The query instruction divides the scoring data into validation sets and test sets. The default ratio of test data is 30% (that is, 30% of the scoring data will be used to validate the model and the remaining 70% will be used to train the model). The query command also outputs the size of the total data set, validation data set, and training data set.

Execute the normalization instruction

The query command is normalized by subtracting each score from the average score of the movie, which is calculated from the training set.

Execute the initialization instruction

This command initializes the cryptic vector of the user and the movie. The elements in the cryptic vector are initialized by a normally distributed random number generator. The input to this instruction is the standard deviation and mean of the normal distribution.

Execute training instruction

The instruction uses the gradient descent algorithm to train the recommendation model. By default, the number of features is set to 19. This quantity must correspond to the dimension of the cryptic vector in the initialization instruction. The input of the instruction is the learning rate, regularization factor and the number of training iterations. The query output is the root mean square error (RMSE) for each iteration.

After the cryptic vector is calculated, we can test and use the model to make recommendations.

Execute test instruction

This query command outputs the real score data provided by the user as well as the predicted score of the model. The input of the query command is the user ID, and the output is all the ratings and predicted ratings of the user.
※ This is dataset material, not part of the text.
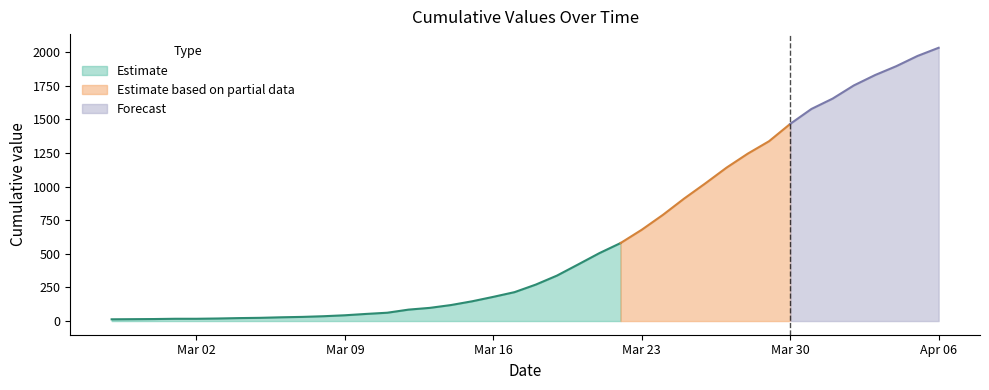

True or false: there are more than 1 points higher than both neighbors.

False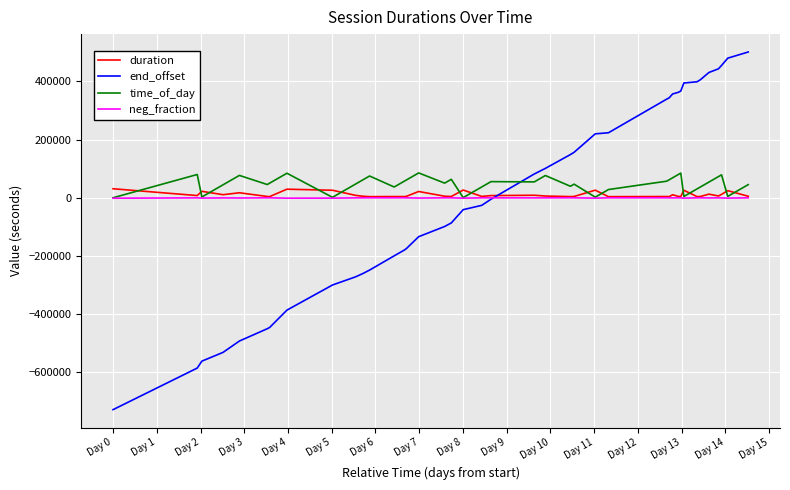

Which series ends up on top after the final intersection of duration and time_of_day?

time_of_day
Perform recommended instructions

This query command outputs top-10 recommended movies for the user. The reference films are recommended for is predicted ratings.

conclusion

Training machine learning models in graph databases has great potential for real-time updating of recommendation models. In this article, we introduce the mechanics of factorization and show you how to build your movie recommendation system step by step using the TigerGraph cloud service. Once you are familiar with this example, you should be confident that you can customize a recommendation system based on your usage.

reference

[1] Ahmed, Amr, et al. “Distributed large-scale natural graph factorization” Proceedings of the 22nd international conference on World Wide Web (WWW 2013)

If you find any mistakes in your translation or other areas that need to be improved, you are welcome to the Nuggets Translation Program to revise and PR your translation, and you can also get the corresponding reward points. The permanent link to this article at the beginning of this article is the MarkDown link to this article on GitHub.


The Nuggets Translation Project is a community that translates quality Internet technical articles from English sharing articles on nuggets. The content covers Android, iOS, front-end, back-end, blockchain, products, design, artificial intelligence and other fields. If you want to see more high-quality translation, please continue to pay attention to the Translation plan of Digging Gold, the official Weibo, Zhihu column.